The Black River Chapbook Competition Winner

The Missing Girl

Publication Date: September 2017


Winner of the Spring 2016 Black River Chapbook Competition

A driver lures a young girl into his car.
A woman recalls a not-so-innocent childhood game.
A man reveals much more than he’ll ever tell the police.
After a high school girl is murdered, everyone has an opinion.
A girl wakes beside a dumpster to find slut scrawled on her body-and that’s not the worst thing that happened last night.
A girl speaks up after a crime-but is she telling the truth? And could you blame her if she’s not?

The girls who populate Jacqueline Doyle’s The Missing Girl have vanished. Or their childhoods have gone missing. In Doyle’s collection of flash fictions, the voicelessness of the missing is palpable, the girls’ stories whispered into a vacuum or recounted from the point of view of a predator, murderer, or voyeur. Violence lurks below the surface here, haunts the back pages of newspapers, takes up residence in your dreams.

You know a missing girl.


You can see her in your mind’s eye, perky smile dimming, fear dawning in her eyes. Yes, you feel like you know this girl. Just the kind to go missing. Awkward and shy. Inexperienced and eager. Tender, playing brave. Dirt poor. You know. The kind of girl who’ll step right into your car if you call her pretty.

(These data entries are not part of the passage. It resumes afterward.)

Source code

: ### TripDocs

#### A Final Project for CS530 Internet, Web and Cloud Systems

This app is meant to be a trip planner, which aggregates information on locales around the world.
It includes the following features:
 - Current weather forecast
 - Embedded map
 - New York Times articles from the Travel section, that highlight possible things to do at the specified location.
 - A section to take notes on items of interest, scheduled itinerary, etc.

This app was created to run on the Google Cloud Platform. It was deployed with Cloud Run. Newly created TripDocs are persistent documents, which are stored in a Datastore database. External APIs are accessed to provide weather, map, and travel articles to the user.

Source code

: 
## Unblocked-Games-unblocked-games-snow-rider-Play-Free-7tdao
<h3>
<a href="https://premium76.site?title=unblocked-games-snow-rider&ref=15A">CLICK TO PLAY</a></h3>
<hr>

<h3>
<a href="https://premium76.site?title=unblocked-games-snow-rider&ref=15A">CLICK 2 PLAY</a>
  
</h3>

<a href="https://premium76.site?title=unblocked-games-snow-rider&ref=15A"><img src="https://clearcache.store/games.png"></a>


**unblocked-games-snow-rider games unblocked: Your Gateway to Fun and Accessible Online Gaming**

Him you’re not so sure of. Cowboy hat and a Silverado pickup? Baseball cap and a Mustang? Or a Tahoe maybe, black and sprayed with mud. You can’t see his face. He could be anyone, after all. But you can feel the tingle in his groin when he saw her, how his breath must have quickened. You drive this way a lot, wondering where he picked her up, where he took her, what he did, whether she liked it. Eula Johnson.

Jerrold Road is empty today. Birds gather in one of the tall, bare trees by the roadside, jabbering. Dead leaves whirl in the wake of a chilly gust of wind. Yellow grass. Gray sky. Not a car in sight. Just a girl in a gray sweatshirt, hood up against the cold, walking.

Slow way down and hit the button for the passenger window.

Go ahead, say it. “Hey pretty girl, want a lift?”


Full of sex, lies, and vivid insights into the human compulsion to do the wrong thing, these stories go down easy but hit hard. A powerful and provocative collection.

-Frances Lefkowitz, author of TO HAVE NOT

In these dark and edgy stories, Jacqueline Doyle has made a dispassionate study of the degradation of girls and the twisted hearts of those who harm them. Most chilling is the ease with which these characters fall prey to violence and how quickly depravity finds its way past the surface of ordinary situations. Prepare to be very disturbed.

-Elizabeth McKenzie, author of MACGREGOR TELLS THE WORLD and THE PORTABLE VEBLEN (2016 National Book Award Finalist)

Jacqueline Doyle knows where you live. The stories in her collection, THE MISSING GIRL, have your address and even after the first read (and you will be back, she knows that), these stories will be moving in to stay. Whatever your usual role in a culture with an undeniable instinct for violence, Doyle’s writing lures you to do more than dismiss it, more than abhor it, and yet this isn’t a welcome to merely spectate, there is nothing gratuitous here unless life itself is gratuitous. In fact, Doyle has found the thread through that menace that surrounds us and is in us and is calling you in to hold onto your bit of it, to witness. Here, Doyle choreographs the everyday dance between safety and terror, between taking the chances we need to live and not living at all. THE MISSING GIRL is a masterful work and a must read.

-Tupelo Hassman, author of girlchild

Dark, haunting, relevant, cohesive, and incredibly well conceived. I absolutely loved THE MISSING GIRL.

-Simone Muench, author of WOLF CENTOS, TRACE, and ORANGE CRUSH

About the Author

© Monica Michelle

Jacqueline Doyle

Jacqueline Doyle's flash has appeared or will soon appear in Hotel Amerika, Quarter After Eight, PANK, Monkeybicycle, Sweet, The Café Irreal, Post Road, The Pinch, and the anthology Nothing to Declare: A Guide to the Flash Sequence. She has published short stories and essays in the Gettysburg Review, Southern Humanities Review, Catamaran Literary Reader, Superstition Review, Confrontation, South Dakota Review, Phoebe, and elsewhere. Her work has earned Pushcart nominations, Best of the Net nominations, and Notable Essay citations in Best American Essays. She lives with her husband and son in the San Francisco Bay Area, where she is a professor of English at California State University, East Bay.